▶ [Record list]
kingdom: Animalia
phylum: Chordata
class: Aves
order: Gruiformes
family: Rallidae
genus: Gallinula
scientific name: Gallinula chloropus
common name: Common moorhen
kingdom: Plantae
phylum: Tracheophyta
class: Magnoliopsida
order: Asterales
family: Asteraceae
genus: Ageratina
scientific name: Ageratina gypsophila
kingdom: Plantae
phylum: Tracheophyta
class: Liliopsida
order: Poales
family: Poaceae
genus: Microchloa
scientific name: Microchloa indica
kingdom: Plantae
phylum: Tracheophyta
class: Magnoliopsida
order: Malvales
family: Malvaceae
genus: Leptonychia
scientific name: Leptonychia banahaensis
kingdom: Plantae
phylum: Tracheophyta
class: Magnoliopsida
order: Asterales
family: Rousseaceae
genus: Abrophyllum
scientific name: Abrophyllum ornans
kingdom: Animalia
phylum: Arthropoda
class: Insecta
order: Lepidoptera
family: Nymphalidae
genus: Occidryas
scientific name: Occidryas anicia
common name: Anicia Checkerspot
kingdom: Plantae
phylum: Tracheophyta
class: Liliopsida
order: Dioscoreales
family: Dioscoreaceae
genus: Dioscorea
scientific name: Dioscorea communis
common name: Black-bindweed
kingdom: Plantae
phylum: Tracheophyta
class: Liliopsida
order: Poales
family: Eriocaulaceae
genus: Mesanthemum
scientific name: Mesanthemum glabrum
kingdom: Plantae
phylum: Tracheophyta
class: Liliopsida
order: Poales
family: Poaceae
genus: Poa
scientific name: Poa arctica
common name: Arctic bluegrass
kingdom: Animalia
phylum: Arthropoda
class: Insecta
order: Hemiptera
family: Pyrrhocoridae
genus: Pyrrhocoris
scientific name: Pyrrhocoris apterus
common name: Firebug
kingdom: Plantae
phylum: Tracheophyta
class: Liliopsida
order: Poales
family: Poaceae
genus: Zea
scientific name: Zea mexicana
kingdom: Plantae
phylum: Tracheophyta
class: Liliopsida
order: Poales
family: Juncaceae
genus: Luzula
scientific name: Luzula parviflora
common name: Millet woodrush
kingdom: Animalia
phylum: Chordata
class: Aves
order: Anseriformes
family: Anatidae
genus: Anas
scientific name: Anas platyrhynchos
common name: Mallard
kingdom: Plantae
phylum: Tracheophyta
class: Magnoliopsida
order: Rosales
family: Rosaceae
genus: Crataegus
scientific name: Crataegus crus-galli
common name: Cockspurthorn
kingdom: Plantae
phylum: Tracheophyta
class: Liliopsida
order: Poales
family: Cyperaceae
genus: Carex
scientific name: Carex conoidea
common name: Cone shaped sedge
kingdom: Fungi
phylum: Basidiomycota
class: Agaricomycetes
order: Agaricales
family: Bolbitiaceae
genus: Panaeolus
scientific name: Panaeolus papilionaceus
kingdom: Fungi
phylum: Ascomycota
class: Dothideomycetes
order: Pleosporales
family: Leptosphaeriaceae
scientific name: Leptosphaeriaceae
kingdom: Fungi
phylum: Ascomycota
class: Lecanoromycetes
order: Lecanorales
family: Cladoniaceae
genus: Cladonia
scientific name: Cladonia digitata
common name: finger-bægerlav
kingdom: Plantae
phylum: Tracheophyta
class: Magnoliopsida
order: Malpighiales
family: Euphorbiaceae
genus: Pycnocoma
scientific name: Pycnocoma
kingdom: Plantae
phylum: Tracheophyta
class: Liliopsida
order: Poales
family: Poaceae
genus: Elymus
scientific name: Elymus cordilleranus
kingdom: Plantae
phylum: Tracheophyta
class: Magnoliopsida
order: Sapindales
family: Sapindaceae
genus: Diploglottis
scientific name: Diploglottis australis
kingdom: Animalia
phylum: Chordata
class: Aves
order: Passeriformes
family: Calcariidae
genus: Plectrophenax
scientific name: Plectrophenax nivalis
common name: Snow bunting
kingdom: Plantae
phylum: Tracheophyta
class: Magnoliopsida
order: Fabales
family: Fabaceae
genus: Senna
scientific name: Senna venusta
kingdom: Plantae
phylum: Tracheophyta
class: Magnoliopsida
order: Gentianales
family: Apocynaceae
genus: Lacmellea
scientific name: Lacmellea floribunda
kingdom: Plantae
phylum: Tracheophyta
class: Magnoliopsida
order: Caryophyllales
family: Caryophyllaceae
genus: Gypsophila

▶ [Task goal] Rewrite every one of the lines above as a two-column CSV with the headers "label" and "value": one row per line, the line's text under "label" and its answer under "value". Put each field in double quotes and replace any line breaks with spaces.

▶ [Output below]
label,value
"kingdom:","Animalia"
"phylum:","Chordata"
"class:","Aves"
"order:","Gruiformes"
"family:","Rallidae"
"genus:","Gallinula"
"scientific name:","Gallinula chloropus"
"common name:","Common moorhen"
"kingdom:","Plantae"
"phylum:","Tracheophyta"
"class:","Magnoliopsida"
"order:","Asterales"
"family:","Asteraceae"
"genus:","Ageratina"
"scientific name:","Ageratina gypsophila"
"kingdom:","Plantae"
"phylum:","Tracheophyta"
"class:","Liliopsida"
"order:","Poales"
"family:","Poaceae"
"genus:","Microchloa"
"scientific name:","Microchloa indica"
"kingdom:","Plantae"
"phylum:","Tracheophyta"
"class:","Magnoliopsida"
"order:","Malvales"
"family:","Malvaceae"
"genus:","Leptonychia"
"scientific name:","Leptonychia banahaensis"
"kingdom:","Plantae"
"phylum:","Tracheophyta"
"class:","Magnoliopsida"
"order:","Asterales"
"family:","Rousseaceae"
"genus:","Abrophyllum"
"scientific name:","Abrophyllum ornans"
"kingdom:","Animalia"
"phylum:","Arthropoda"
"class:","Insecta"
"order:","Lepidoptera"
"family:","Nymphalidae"
"genus:","Occidryas"
"scientific name:","Occidryas anicia"
"common name:","Anicia Checkerspot"
"kingdom:","Plantae"
"phylum:","Tracheophyta"
"class:","Liliopsida"
"order:","Dioscoreales"
"family:","Dioscoreaceae"
"genus:","Dioscorea"
"scientific name:","Dioscorea communis"
"common name:","Black-bindweed"
"kingdom:","Plantae"
"phylum:","Tracheophyta"
"class:","Liliopsida"
"order:","Poales"
"family:","Eriocaulaceae"
"genus:","Mesanthemum"
"scientific name:","Mesanthemum glabrum"
"kingdom:","Plantae"
"phylum:","Tracheophyta"
"class:","Liliopsida"
"order:","Poales"
"family:","Poaceae"
"genus:","Poa"
"scientific name:","Poa arctica"
"common name:","Arctic bluegrass"
"kingdom:","Animalia"
"phylum:","Arthropoda"
"class:","Insecta"
"order:","Hemiptera"
"family:","Pyrrhocoridae"
"genus:","Pyrrhocoris"
"scientific name:","Pyrrhocoris apterus"
"common name:","Firebug"
"kingdom:","Plantae"
"phylum:","Tracheophyta"
"class:","Liliopsida"
"order:","Poales"
"family:","Poaceae"
"genus:","Zea"
"scientific name:","Zea mexicana"
"kingdom:","Plantae"
"phylum:","Tracheophyta"
"class:","Liliopsida"
"order:","Poales"
"family:","Juncaceae"
"genus:","Luzula"
"scientific name:","Luzula parviflora"
"common name:","Millet woodrush"
"kingdom:","Animalia"
"phylum:","Chordata"
"class:","Aves"
"order:","Anseriformes"
"family:","Anatidae"
"genus:","Anas"
"scientific name:","Anas platyrhynchos"
"common name:","Mallard"
"kingdom:","Plantae"
"phylum:","Tracheophyta"
"class:","Magnoliopsida"
"order:","Rosales"
"family:","Rosaceae"
"genus:","Crataegus"
"scientific name:","Crataegus crus-galli"
"common name:","Cockspurthorn"
"kingdom:","Plantae"
"phylum:","Tracheophyta"
"class:","Liliopsida"
"order:","Poales"
"family:","Cyperaceae"
"genus:","Carex"
"scientific name:","Carex conoidea"
"common name:","Cone shaped sedge"
"kingdom:","Fungi"
"phylum:","Basidiomycota"
"class:","Agaricomycetes"
"order:","Agaricales"
"family:","Bolbitiaceae"
"genus:","Panaeolus"
"scientific name:","Panaeolus papilionaceus"
"kingdom:","Fungi"
"phylum:","Ascomycota"
"class:","Dothideomycetes"
"order:","Pleosporales"
"family:","Leptosphaeriaceae"
"scientific name:","Leptosphaeriaceae"
"kingdom:","Fungi"
"phylum:","Ascomycota"
"class:","Lecanoromycetes"
"order:","Lecanorales"
"family:","Cladoniaceae"
"genus:","Cladonia"
"scientific name:","Cladonia digitata"
"common name:","finger-bægerlav"
"kingdom:","Plantae"
"phylum:","Tracheophyta"
"class:","Magnoliopsida"
"order:","Malpighiales"
"family:","Euphorbiaceae"
"genus:","Pycnocoma"
"scientific name:","Pycnocoma"
"kingdom:","Plantae"
"phylum:","Tracheophyta"
"class:","Liliopsida"
"order:","Poales"
"family:","Poaceae"
"genus:","Elymus"
"scientific name:","Elymus cordilleranus"
"kingdom:","Plantae"
"phylum:","Tracheophyta"
"class:","Magnoliopsida"
"order:","Sapindales"
"family:","Sapindaceae"
"genus:","Diploglottis"
"scientific name:","Diploglottis australis"
"kingdom:","Animalia"
"phylum:","Chordata"
"class:","Aves"
"order:","Passeriformes"
"family:","Calcariidae"
"genus:","Plectrophenax"
"scientific name:","Plectrophenax nivalis"
"common name:","Snow bunting"
"kingdom:","Plantae"
"phylum:","Tracheophyta"
"class:","Magnoliopsida"
"order:","Fabales"
"family:","Fabaceae"
"genus:","Senna"
"scientific name:","Senna venusta"
"kingdom:","Plantae"
"phylum:","Tracheophyta"
"class:","Magnoliopsida"
"order:","Gentianales"
"family:","Apocynaceae"
"genus:","Lacmellea"
"scientific name:","Lacmellea floribunda"
"kingdom:","Plantae"
"phylum:","Tracheophyta"
"class:","Magnoliopsida"
"order:","Caryophyllales"
"family:","Caryophyllaceae"
"genus:","Gypsophila"